Thank you very much for your question. This time, we have JPY 140 billion. And out of that, JPY 40 billion of the net income revision upward is what we have done. And regarding the dividend and the shareholder return, we would like to continue the stable dividend payout, and that is one of the policies that we have.

And also, in the mid- to long-term perspective, 30% of payout ratio is what we are aiming for. So the JPY 24 per share as dividend, and when we described that in the payout ratio, it is approximately 28%. So it's -- we said we're going to aim approximately 30% was our policy. So it is in line with our policy.

G
Go Miyamoto
analyst

So is it correct to understand that it is going to be a level that's going to continue?

K
Keigo Sasaki
executive

Our policy is a stable dividend. And in mid- to long-term payout ratio, 30% is our target. So these are the measures within that range of policy and targets that we have. Thank you very much.

Operator

Thank you very much, Mr. Miyamoto. That concludes the Q&A session. Lastly, I'd like to ask Mr. Sasaki to make some concluding remarks.

K
Keigo Sasaki
executive

Thank you very much for your participation. As we have explained just now, we have made a revision into our forecast. But basically, the first half was strong. So this is a revision reflecting the strong performance of the first half. But at the same time, in the second half, there is a shortage of semiconductors.
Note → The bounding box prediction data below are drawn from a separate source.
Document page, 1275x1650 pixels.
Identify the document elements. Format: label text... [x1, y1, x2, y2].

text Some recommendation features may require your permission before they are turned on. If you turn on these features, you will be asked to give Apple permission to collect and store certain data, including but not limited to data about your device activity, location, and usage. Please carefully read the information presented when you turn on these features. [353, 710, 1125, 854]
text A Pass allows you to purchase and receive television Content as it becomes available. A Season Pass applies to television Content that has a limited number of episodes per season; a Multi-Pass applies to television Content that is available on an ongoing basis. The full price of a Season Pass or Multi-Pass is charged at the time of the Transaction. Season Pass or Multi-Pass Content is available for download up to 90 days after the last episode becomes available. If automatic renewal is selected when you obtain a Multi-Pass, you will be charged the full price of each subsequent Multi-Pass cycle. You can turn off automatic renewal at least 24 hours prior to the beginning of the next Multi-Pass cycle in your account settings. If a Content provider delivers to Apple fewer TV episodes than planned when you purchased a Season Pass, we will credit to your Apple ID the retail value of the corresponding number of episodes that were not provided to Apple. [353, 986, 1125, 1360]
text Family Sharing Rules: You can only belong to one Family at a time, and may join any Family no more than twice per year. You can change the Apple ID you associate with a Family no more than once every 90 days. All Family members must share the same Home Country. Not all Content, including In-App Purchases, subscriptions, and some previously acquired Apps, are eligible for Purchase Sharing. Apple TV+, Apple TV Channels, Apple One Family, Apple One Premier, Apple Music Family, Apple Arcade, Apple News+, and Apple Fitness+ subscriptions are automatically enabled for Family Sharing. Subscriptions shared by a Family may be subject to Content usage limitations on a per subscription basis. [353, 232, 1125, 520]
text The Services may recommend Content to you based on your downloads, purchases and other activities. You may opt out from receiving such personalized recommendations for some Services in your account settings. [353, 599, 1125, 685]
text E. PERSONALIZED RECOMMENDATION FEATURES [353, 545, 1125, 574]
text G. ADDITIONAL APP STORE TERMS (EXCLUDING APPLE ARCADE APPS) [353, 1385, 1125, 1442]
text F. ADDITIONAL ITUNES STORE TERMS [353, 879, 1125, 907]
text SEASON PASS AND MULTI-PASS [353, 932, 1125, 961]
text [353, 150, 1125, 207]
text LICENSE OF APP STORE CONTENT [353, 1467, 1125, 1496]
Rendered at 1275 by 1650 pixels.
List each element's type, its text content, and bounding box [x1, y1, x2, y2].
And as was raised in the question, there is the shortage of electric power in China. So there are a number of factors contributing to concerns. So the business environment could take a dramatic turn, and we are looking at that possibility as well. But we hope to be able to respond to those changes in a timely fashion. So I do ask you to continue to give us your support and understanding. And once again, thank you very much for your participation today.

Operator

That concludes the conference call. Thank you very much for your participation.

[Statements in English on this transcript were spoken by an interpreter present on the live call.]